··· Records shown ···
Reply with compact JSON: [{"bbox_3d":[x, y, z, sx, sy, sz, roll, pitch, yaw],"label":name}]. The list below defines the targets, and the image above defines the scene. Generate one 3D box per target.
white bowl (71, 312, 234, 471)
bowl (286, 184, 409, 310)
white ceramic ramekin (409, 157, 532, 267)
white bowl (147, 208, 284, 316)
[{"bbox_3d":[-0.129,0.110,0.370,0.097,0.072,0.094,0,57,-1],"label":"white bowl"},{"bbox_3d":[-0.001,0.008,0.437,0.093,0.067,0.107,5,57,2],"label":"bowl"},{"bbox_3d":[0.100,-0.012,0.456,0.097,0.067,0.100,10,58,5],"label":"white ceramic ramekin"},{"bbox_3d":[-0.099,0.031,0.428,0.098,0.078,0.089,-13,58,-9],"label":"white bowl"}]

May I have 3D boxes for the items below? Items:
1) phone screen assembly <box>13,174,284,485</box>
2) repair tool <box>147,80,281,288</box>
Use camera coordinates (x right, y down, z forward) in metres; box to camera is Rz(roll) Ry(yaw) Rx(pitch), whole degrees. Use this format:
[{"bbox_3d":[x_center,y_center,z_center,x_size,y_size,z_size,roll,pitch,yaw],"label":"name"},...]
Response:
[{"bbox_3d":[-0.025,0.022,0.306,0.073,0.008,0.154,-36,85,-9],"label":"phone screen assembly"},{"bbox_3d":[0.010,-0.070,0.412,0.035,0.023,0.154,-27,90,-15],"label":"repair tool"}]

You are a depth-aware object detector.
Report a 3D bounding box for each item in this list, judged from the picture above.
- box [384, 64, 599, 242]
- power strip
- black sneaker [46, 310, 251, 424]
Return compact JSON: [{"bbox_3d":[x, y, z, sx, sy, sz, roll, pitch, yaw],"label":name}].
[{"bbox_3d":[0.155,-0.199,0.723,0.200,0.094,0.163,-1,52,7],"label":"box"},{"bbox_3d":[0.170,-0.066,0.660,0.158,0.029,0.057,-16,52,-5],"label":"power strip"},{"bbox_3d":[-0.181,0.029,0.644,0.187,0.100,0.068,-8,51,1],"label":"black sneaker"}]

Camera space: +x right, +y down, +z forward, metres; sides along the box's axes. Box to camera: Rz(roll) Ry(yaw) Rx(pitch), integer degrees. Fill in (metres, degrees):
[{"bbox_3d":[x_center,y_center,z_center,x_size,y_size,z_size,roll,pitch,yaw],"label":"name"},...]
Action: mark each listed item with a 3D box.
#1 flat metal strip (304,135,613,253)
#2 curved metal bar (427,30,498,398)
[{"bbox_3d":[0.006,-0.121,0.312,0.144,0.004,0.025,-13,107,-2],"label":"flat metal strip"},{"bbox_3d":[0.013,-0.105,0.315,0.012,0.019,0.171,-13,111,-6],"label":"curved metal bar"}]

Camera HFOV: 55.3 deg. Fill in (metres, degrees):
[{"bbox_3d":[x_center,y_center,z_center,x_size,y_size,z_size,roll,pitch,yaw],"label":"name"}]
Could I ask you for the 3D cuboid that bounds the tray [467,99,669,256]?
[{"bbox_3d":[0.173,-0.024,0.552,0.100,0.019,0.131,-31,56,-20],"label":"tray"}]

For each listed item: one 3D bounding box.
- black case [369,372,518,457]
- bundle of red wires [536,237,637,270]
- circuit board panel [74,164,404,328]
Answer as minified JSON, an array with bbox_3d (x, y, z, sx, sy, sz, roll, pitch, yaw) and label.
···
From the listing above, copy every line that holds the string "forward".

Use camera coordinates (x right, y down, z forward) in metres; box to camera is Rz(roll) Ry(yaw) Rx(pitch), whole degrees. Use this format:
Camera space: +x right, +y down, +z forward, metres; sides along the box's axes. Box to camera: Rz(roll) Ry(yaw) Rx(pitch), integer degrees. Fill in (metres, degrees):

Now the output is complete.